Yesterday was a hard day for me. I'm trying really hard to make healthy my nature instead of something I have to work ridiculously hard for, but I'm not there yet. Sometimes the difficulty wears me out, and I get really emotional about the whole thing. Here are a few confessions:
The last thing I want to do at 6:40 am when it's still dark and everyone else is still sleeping is get out of my nice warm bed and drive to the gym. It's been 2 months. It's not getting any easier. I still haven't missed a single day, but sometimes I really resent it. Nobody who sees me there would ever guess that about me though, because they are all really sweet, and I wouldn't want to bother them with my bad attitude. So I fake it. And maybe I'll always be faking it, but maybe someday I might be genuinely happy to be working out at 7 am. Haha.
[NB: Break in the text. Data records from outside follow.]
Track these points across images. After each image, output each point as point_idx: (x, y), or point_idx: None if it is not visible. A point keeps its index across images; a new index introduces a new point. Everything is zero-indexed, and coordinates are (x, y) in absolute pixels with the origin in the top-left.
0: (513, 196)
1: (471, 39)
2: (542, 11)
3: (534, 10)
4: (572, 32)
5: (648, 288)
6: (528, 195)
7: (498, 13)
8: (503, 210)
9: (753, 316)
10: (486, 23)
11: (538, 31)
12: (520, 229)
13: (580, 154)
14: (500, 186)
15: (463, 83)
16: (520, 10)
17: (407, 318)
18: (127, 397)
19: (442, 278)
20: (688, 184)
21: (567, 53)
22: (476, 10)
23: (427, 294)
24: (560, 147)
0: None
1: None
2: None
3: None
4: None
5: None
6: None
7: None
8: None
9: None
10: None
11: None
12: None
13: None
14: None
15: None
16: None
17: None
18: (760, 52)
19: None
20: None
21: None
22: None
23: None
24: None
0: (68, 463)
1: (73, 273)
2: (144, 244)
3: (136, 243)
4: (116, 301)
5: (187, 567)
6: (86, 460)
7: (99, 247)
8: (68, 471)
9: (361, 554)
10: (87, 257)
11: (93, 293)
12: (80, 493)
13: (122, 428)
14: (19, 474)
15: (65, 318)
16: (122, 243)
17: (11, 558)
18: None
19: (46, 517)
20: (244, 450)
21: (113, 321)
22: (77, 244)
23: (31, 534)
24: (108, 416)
My 18 month old hates chicken. I can't really blame her either, because I'm starting to get sick of it myself.
Cooking healthy food takes more time than I can give some days. I don't want to cook lunch. I want to eat a peanut butter and strawberry jam sandwich on two pieces of real bread with a nice glass of milk and some fruit. Or share mac n cheese with my daughter. I don't want to cook breakfast either. I want to eat a bowl of cereal and call it good. My dad came home from a month long business trip once and said he never wanted to see scrambled eggs again. I'm starting to feel that way too. And you know, when I know that my daughter isn't going to eat the healthy dinner I cooked, I'm much less happy to cook it. I love to cook. But lately I've been so stressed out about what to eat that the joy is completely sucked out of the cooking/eating experience. It's just another chore I have to do every day.
I will never not want fries and a shake. When my husband brings them home with his dinner, and I eat my burger with half a bun, I get more mad than I should. He doesn't even really like fries all that much.
There is no food in my house. I say that way more often than I want to. I hate going to the grocery store, and I hate that I can spend so much and have to go back a week later.
Ok, I think that's enough confessing for now. Just for the record, the scale read 206 again this morning. I didn't really gain a pound last week, it's just that I don't go to the gym over the weekend, so my Monday weigh in is almost always a disappointment, and I need to get over it. Or start my weeks on Tuesdays.